Part of what complicates labeling single-cell transcriptomic maps comes from the assumption made by clustering and annotation tools that cell types are discrete entities. It is more likely that cells exist on a continuum of types and states, and may be composed of overlapping states (e.g. inflamed, hypoxic and undergoing cell division, each following its own continuum). Because automatic cell-type annotation also relies on a reference data set of cells labeled with their corresponding genes, it also assumes we’ve already seen all of the cells in the sample before. Cells that defy these assumptions (e.g. cells that are in a transitional/developmental state, or in previously unrecognized states) are more difficult to automatically label and must often be manually scrutinized. In addition, it is not uncommon for clusters of cells to present unclear gene expression profiles due technical effects, which again emphasizes the challenges of automatic annotation.
scRNA-seq can identify new cell types and transitional or developmental states, especially when exploring a new tissue, species, disease state, or using new experimental protocols that may enhance the survival of sensitive cells. However, before claiming a novel cell type or transitional/developmental relationship between cells, it is important to rule out any technical reasons for these differences. An ambiguous group of cells could be the result of technical artifacts: multiple cells could be captured and sequenced as if they are an individual cell, creating “doublets”; groups of cells with particularly low numbers of RNA sequenced can be artificially clustered together; or cells sequenced at difference facilities or from different individuals can create “technical batch effects”, causing technical variability that can obscure true biological variability.

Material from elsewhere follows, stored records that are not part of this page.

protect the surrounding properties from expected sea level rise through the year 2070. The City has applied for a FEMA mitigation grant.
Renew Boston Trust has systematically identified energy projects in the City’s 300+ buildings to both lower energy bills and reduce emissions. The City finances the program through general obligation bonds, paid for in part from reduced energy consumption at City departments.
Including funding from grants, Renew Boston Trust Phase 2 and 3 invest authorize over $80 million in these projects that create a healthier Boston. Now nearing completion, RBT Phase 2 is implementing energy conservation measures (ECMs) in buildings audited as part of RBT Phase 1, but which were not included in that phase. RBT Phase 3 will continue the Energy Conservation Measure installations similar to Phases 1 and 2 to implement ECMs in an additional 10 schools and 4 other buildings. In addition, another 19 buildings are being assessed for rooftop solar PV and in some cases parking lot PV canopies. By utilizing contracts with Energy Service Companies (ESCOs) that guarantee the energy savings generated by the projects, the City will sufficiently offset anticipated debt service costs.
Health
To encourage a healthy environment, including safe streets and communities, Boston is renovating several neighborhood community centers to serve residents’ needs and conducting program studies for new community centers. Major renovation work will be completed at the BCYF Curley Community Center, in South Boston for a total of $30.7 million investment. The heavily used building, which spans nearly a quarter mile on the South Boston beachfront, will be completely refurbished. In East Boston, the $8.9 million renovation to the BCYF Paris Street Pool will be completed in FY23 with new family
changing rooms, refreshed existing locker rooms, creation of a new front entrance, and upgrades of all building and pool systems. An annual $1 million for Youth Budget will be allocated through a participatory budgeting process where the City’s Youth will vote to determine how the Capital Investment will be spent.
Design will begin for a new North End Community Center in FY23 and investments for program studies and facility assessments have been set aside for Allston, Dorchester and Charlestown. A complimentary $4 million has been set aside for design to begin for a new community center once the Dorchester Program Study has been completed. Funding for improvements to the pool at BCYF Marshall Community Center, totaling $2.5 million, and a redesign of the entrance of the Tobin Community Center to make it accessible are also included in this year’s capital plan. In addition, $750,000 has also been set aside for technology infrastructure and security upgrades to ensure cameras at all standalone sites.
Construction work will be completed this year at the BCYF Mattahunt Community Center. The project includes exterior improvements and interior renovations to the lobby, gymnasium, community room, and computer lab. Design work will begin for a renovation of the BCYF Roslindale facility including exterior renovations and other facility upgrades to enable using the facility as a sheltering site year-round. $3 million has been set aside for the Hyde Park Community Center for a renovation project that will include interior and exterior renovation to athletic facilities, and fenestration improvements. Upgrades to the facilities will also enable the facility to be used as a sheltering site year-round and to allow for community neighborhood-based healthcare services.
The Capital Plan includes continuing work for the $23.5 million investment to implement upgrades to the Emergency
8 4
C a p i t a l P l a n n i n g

All of these potential factors may influence cell labels and should be explored using quality control methods upstream of labeling cells or cell clusters.

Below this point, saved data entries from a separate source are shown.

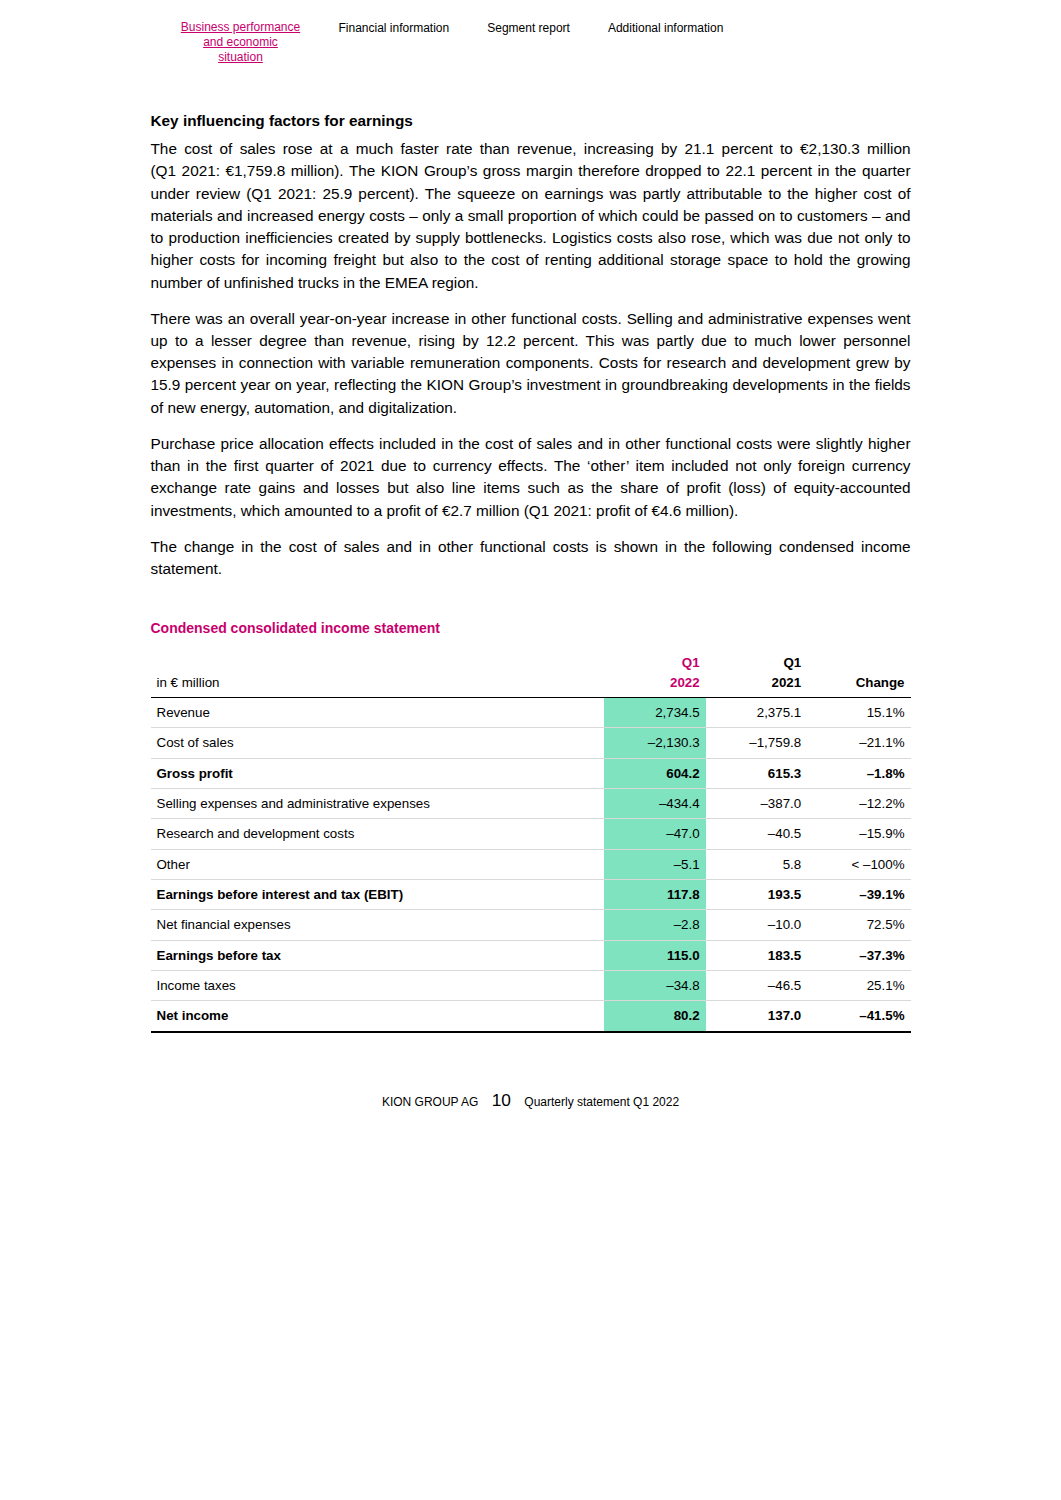Business performance and economic situation
Financial information
Segment report
Additional information
Key influencing factors for earnings
The cost of sales rose at a much faster rate than revenue, increasing by 21.1 percent to €2,130.3 million (Q1 2021: €1,759.8 million). The KION Group’s gross margin therefore dropped to 22.1 percent in the quarter under review (Q1 2021: 25.9 percent). The squeeze on earnings was partly attributable to the higher cost of materials and increased energy costs – only a small proportion of which could be passed on to customers – and to production inefficiencies created by supply bottlenecks. Logistics costs also rose, which was due not only to higher costs for incoming freight but also to the cost of renting additional storage space to hold the growing number of unfinished trucks in the EMEA region.
There was an overall year-on-year increase in other functional costs. Selling and administrative expenses went up to a lesser degree than revenue, rising by 12.2 percent. This was partly due to much lower personnel expenses in connection with variable remuneration components. Costs for research and development grew by 15.9 percent year on year, reflecting the KION Group’s investment in groundbreaking developments in the fields of new energy, automation, and digitalization.
Purchase price allocation effects included in the cost of sales and in other functional costs were slightly higher than in the first quarter of 2021 due to currency effects. The ‘other’ item included not only foreign currency exchange rate gains and losses but also line items such as the share of profit (loss) of equity-accounted investments, which amounted to a profit of €2.7 million (Q1 2021: profit of €4.6 million).
The change in the cost of sales and in other functional costs is shown in the following condensed income statement.
Condensed consolidated income statement
| in € million | Q1 2022 | Q1 2021 | Change |
| --- | --- | --- | --- |
| Revenue | 2,734.5 | 2,375.1 | 15.1% |
| Cost of sales | –2,130.3 | –1,759.8 | –21.1% |
| Gross profit | 604.2 | 615.3 | –1.8% |
| Selling expenses and administrative expenses | –434.4 | –387.0 | –12.2% |
| Research and development costs | –47.0 | –40.5 | –15.9% |
| Other | –5.1 | 5.8 | < –100% |
| Earnings before interest and tax (EBIT) | 117.8 | 193.5 | –39.1% |
| Net financial expenses | –2.8 | –10.0 | 72.5% |
| Earnings before tax | 115.0 | 183.5 | –37.3% |
| Income taxes | –34.8 | –46.5 | 25.1% |
| Net income | 80.2 | 137.0 | –41.5% |
KION GROUP AG 10 Quarterly statement Q1 2022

We also include tutorial sections on data integration and cross-species comparisons. As single cell genomics becomes increasingly affordable and accessible, data will be generated from more model systems and these will be integrated or compared to better identify biological signals in the data. Good data integration that retains important biological signals while correcting for batch effects remains an important challenge, but, fortunately, multiple existing methods will usually work reasonably well at this task.
Finally, we emphasize that the cell labels we identify are hypotheses, and experimental tests are required to confirm the expression of marker genes, cellular function and the presence of specific cells and markers within a tissue sample. We hope our tutorial will be of broad use to the community and are always interested in getting feedback about our recommendations.